= Passage for review =
──────────────────────────────

Demographics of survey participants

The demographic characteristics of the study sample are presented in Table 1.
A total of 2322 students responded to the questionnaire. 67.9% (n = 1577) were female, and 32.1% (n=745) were male. The mean age of participants was (22.2±1.7). 26.4% (n=612) of the participants were medical students, 25% (n=581) were nursing students, 22.9% (n=532) were pharmacy students, and 25.7% (n=597) were dental students. 35.9% (n=833) were 3rd year, 23.3% (n=541) were 4th year, 14% (n=324) were 5th year and 26.9% (n=624) were 6th year or graduates. Only 10.8% (n=250) took extra courses (besides their university lectures) about HBV. 1.2% (n=29) were infected with HBV, 3.7% (n=86) have a family member infected with HBV, and 32.3% (n=749) have encountered patients with HBV infection.

Knowledge about Hepatitis B Virus and its associated factors

The summary of the participants' understanding of HBV is shown in (Table 2). About 86.3% did not know the estimated prevalence of HBV in Jordan. Only 14.3% knew newborns infected with HBV were the highest risk group, and 15.5% knew that most HBV patients in Jordan got infected through mother-to-child transmission at birth. 11.8% knew about the high risks of premature death without monitoring and treatment. About two-third (69.8%) of the participants knew that HBV could cause liver cirrhosis, liver failure, liver cancer, or premature death.

──────────────────────────────

Extend the passage on students' knowledge of hepatitis B, picking up after its last sentence. The lines that follow are from a separate source.

Collected data
──────────────────────────────

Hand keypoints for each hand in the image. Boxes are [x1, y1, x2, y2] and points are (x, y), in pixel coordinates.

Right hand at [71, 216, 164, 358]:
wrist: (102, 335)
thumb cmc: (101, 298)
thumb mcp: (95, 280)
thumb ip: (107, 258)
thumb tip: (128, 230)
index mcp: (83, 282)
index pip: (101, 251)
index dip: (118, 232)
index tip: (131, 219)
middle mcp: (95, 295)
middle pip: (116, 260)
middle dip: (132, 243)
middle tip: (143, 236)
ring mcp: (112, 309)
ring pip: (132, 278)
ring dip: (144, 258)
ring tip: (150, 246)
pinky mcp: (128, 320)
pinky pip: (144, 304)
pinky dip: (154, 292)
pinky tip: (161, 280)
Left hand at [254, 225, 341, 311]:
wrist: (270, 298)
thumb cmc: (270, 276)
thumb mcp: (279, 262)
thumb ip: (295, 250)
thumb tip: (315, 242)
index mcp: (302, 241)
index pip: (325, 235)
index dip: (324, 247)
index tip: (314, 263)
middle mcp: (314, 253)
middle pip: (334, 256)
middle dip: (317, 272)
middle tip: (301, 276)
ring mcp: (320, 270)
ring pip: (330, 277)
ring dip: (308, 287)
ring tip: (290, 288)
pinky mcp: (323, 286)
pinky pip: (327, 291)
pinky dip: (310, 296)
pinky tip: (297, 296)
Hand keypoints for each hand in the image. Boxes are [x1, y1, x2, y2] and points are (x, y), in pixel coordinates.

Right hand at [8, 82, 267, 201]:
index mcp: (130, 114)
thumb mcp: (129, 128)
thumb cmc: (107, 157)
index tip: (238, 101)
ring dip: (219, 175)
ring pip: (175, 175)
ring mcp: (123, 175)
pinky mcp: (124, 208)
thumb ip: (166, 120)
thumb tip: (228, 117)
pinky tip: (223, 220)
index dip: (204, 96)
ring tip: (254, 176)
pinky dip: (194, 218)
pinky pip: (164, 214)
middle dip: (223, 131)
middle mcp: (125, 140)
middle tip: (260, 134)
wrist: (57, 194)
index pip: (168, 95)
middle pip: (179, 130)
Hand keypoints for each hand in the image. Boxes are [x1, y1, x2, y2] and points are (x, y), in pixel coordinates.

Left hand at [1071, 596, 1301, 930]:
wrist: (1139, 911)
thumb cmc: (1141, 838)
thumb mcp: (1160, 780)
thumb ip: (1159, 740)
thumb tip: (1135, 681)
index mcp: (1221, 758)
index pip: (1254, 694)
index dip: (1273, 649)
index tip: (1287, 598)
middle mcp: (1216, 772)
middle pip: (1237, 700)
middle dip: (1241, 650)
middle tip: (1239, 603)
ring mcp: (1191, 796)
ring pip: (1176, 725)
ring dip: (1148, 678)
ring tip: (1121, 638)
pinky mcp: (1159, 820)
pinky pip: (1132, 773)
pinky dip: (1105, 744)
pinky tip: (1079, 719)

──────────────────────────────

= Task result =
Most participants claimed that HBV can be transmitted through blood transfusion (94.8%), mother-to-child at birth (80.5%), unprotected sex (82.6%), but not by sneezing or coughing (60.2%), or handshaking (75.8%). However, (58.9%) still wrongly believed that HBV could be transmitted through sharing utensils and food with an HBV-infected person. Regarding HBV vaccination, (86.6%) of the participants recognized that hepatitis B vaccination could prevent HBV infection. (23.6%) knew newborn vaccination at birth could prevent mother-to-child transmission. Few participants (12.1%) knew that giving the first dose of the hepatitis B immune globulin (HBIG) within 12 h of birth and completing the vaccine doses are the most effective way to protect infants born from HBsAg-positive mothers. Knowledge about needle stick injury was assessed; about half (48.4%) of the participants knew they should dispose the used needles and syringes into a sharp-proof container immediately without recapping. In addition, (32.9%) knew they should not recap the needle with two hands to prevent needle stick injury. The participant's knowledge about hepatitis B diagnosis and management was inadequate. Only (6.1%) knew that most patients with HBV are often asymptomatic, and (41.8%) knew that the hepatitis B surface antigen (HBsAg) test is the test used to confirm HBV infection. (37.8%) knew that the hepatitis B surface antibody (anti-HBs) test is used to identify immunity to hepatitis B. (6%) knew that infants, who born to HBsAg-positive mothers, should be evaluated for HBsAg after one year of delivery. More than half of the participants knew HBV screening is recommended for pregnant women, HIV patients, men who have sex with men, and family members of the infected patients.About (56.5%) were aware that there is no cure for HBV, but there are effective medications to manage and control the disease, (75.5%) wrongly believed that all HBV patients need to receive antiviral treatment and (48.2%) were unaware that treatment of HBV with nucleotide or nucleoside analogs (NAS) is long-term and potentially lifelong.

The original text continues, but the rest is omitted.